• _The task_:
Produce a verbatim copy of the following records, leaving out all pictures.

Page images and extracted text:
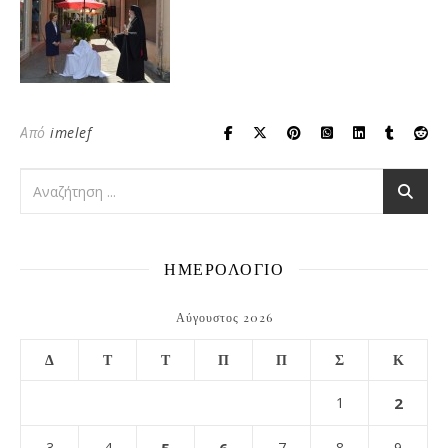
Από
imelef
ΗΜΕΡΟΛΟΓΙΟ
Αύγουστος 2026
Δ
Τ
Τ
Π
Π
Σ
Κ
1
2
3
4
7
8
9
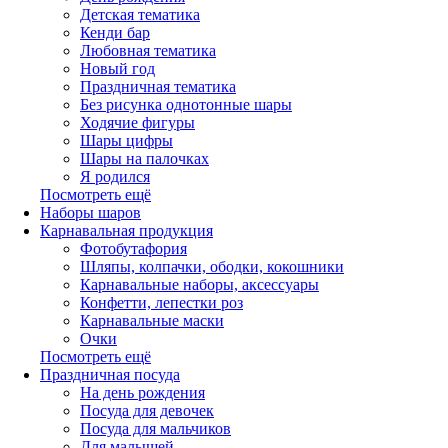
Детская тематика
Кенди бар
Любовная тематика
Новый год
Праздничная тематика
Без рисунка однотонные шары
Ходячие фигуры
Шары цифры
Шары на палочках
Я родился
Посмотреть ещё
Наборы шаров
Карнавальная продукция
Фотобутафория
Шляпы, колпачки, ободки, кокошники
Карнавальные наборы, аксессуары
Конфетти, лепестки роз
Карнавальные маски
Очки
Посмотреть ещё
Праздничная посуда
На день рождения
Посуда для девочек
Посуда для мальчиков
Для малышей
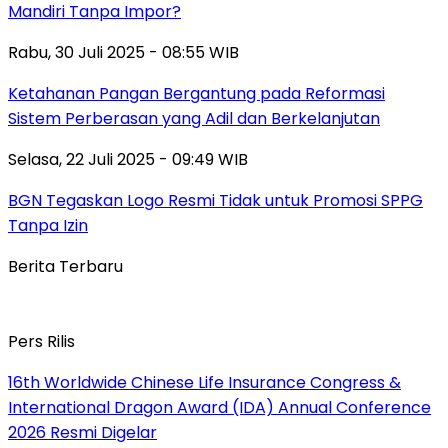
Mandiri Tanpa Impor?
Rabu, 30 Juli 2025 - 08:55 WIB
Ketahanan Pangan Bergantung pada Reformasi
Sistem Perberasan yang Adil dan Berkelanjutan
Selasa, 22 Juli 2025 - 09:49 WIB
BGN Tegaskan Logo Resmi Tidak untuk Promosi SPPG
Tanpa Izin
Berita Terbaru
Pers Rilis
16th Worldwide Chinese Life Insurance Congress &
International Dragon Award (IDA) Annual Conference
2026 Resmi Digelar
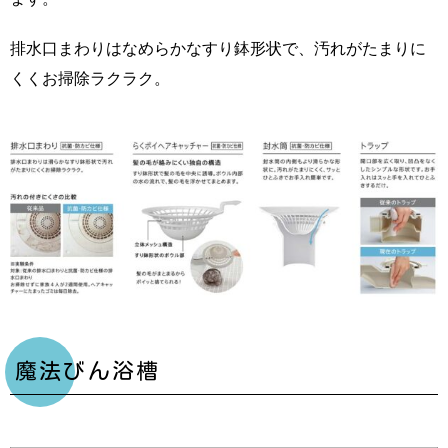
排水口まわりはなめらかなすり鉢形状で、汚れがたまりに
くくお掃除ラクラク。
魔法びん浴槽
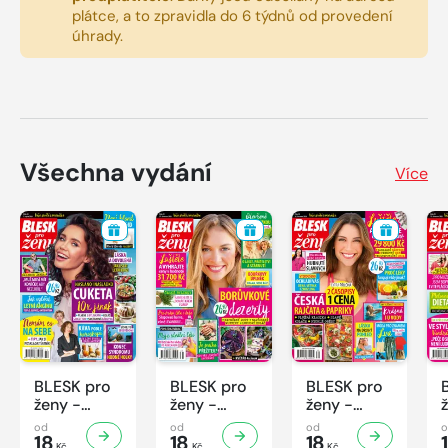
plátce, a to zpravidla do 6 týdnů od provedení
úhrady.
Všechna vydání
Více
BLESK pro
BLESK pro
BLESK pro
ženy -
ženy -
ženy -
32/2026
31/2026
30/2026
od
od
od
18
18
18
Kč
Kč
Kč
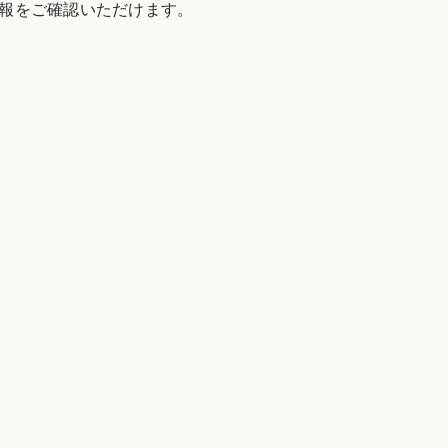
報をご確認いただけます。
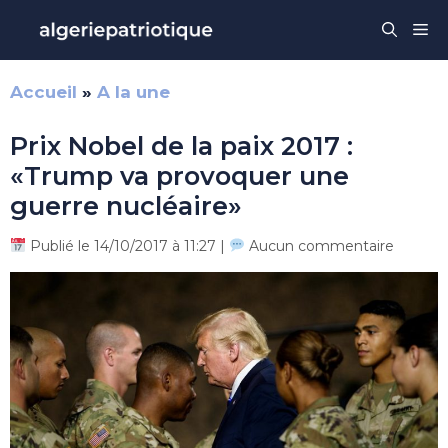
Aller
Me
au
contenu
Accueil
»
A la une
Prix Nobel de la paix 2017 :
«Trump va provoquer une
guerre nucléaire»
Publié le 14/10/2017 à 11:27 |
Aucun commentaire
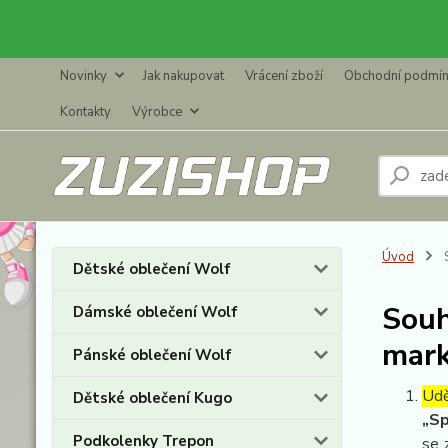
Novinky
Jak nakupovat
Vrácení zboží
Obchodní podmí
Kontakty
Výrobce
Úvod
S
Dětské oblečení Wolf
Souh
Dámské oblečení Wolf
mark
Pánské oblečení Wolf
Udě
Dětské oblečení Kugo
„Sp
Podkolenky Trepon
se 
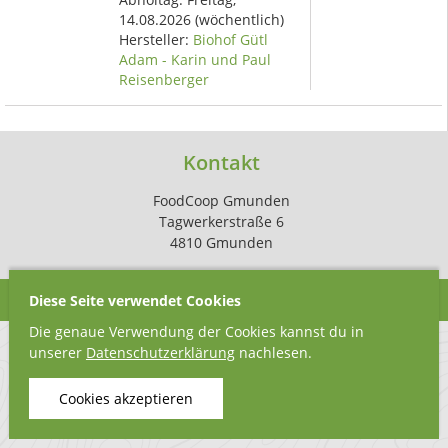
14.08.2026
(wöchentlich)
Hersteller:
Biohof Gütl
Adam - Karin und Paul
Reisenberger
Kontakt
FoodCoop Gmunden
Tagwerkerstraße 6
4810 Gmunden
Diese Seite verwendet Cookies
Die genaue Verwendung der Cookies kannst du in
unserer
Datenschutzerklärung
nachlesen.
Cookies akzeptieren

• _Exercise output_:
Από
imelef
ΗΜΕΡΟΛΟΓΙΟ
Αύγουστος 2026
Δ
Τ
Τ
Π
Π
Σ
Κ
1
2
3
4
7
8
9
Детская тематика
Кенди бар
Любовная тематика
Новый год
Праздничная тематика
Без рисунка однотонные шары
Ходячие фигуры
Шары цифры
Шары на палочках
Я родился
Посмотреть ещё
Наборы шаров
Карнавальная продукция
Фотобутафория
Шляпы, колпачки, ободки, кокошники
Карнавальные наборы, аксессуары
Конфетти, лепестки роз
Карнавальные маски
Очки
Посмотреть ещё
Праздничная посуда
На день рождения
Посуда для девочек
Посуда для мальчиков
Для малышей
Mandiri Tanpa Impor?
Rabu, 30 Juli 2025 - 08:55 WIB
Ketahanan Pangan Bergantung pada Reformasi
Sistem Perberasan yang Adil dan Berkelanjutan
Selasa, 22 Juli 2025 - 09:49 WIB
BGN Tegaskan Logo Resmi Tidak untuk Promosi SPPG
Tanpa Izin
Berita Terbaru
Pers Rilis
16th Worldwide Chinese Life Insurance Congress &
International Dragon Award (IDA) Annual Conference
2026 Resmi Digelar
排水口まわりはなめらかなすり鉢形状で、汚れがたまりに
くくお掃除ラクラク。
魔法びん浴槽
plátce, a to zpravidla do 6 týdnů od provedení
úhrady.
Všechna vydání
Více
BLESK pro
BLESK pro
BLESK pro
ženy -
ženy -
ženy -
32/2026
31/2026
30/2026
od
od
od
18
18
18
Kč
Kč
Kč
報をご確認いただけます。
Aller
Me
au
contenu
Accueil
»
A la une
Prix Nobel de la paix 2017 :
«Trump va provoquer une
guerre nucléaire»
Publié le 14/10/2017 à 11:27 |
Aucun commentaire
Novinky
Jak nakupovat
Vrácení zboží
Obchodní podmí
Kontakty
Výrobce
Úvod
S
Dětské oblečení Wolf
Souh
Dámské oblečení Wolf
mark
Pánské oblečení Wolf
Udě
Dětské oblečení Kugo
„Sp
Podkolenky Trepon
se 
14.08.2026
(wöchentlich)
Hersteller:
Biohof Gütl
Adam - Karin und Paul
Reisenberger
Kontakt
FoodCoop Gmunden
Tagwerkerstraße 6
4810 Gmunden
Diese Seite verwendet Cookies
Die genaue Verwendung der Cookies kannst du in
unserer
Datenschutzerklärung
nachlesen.
Cookies akzeptieren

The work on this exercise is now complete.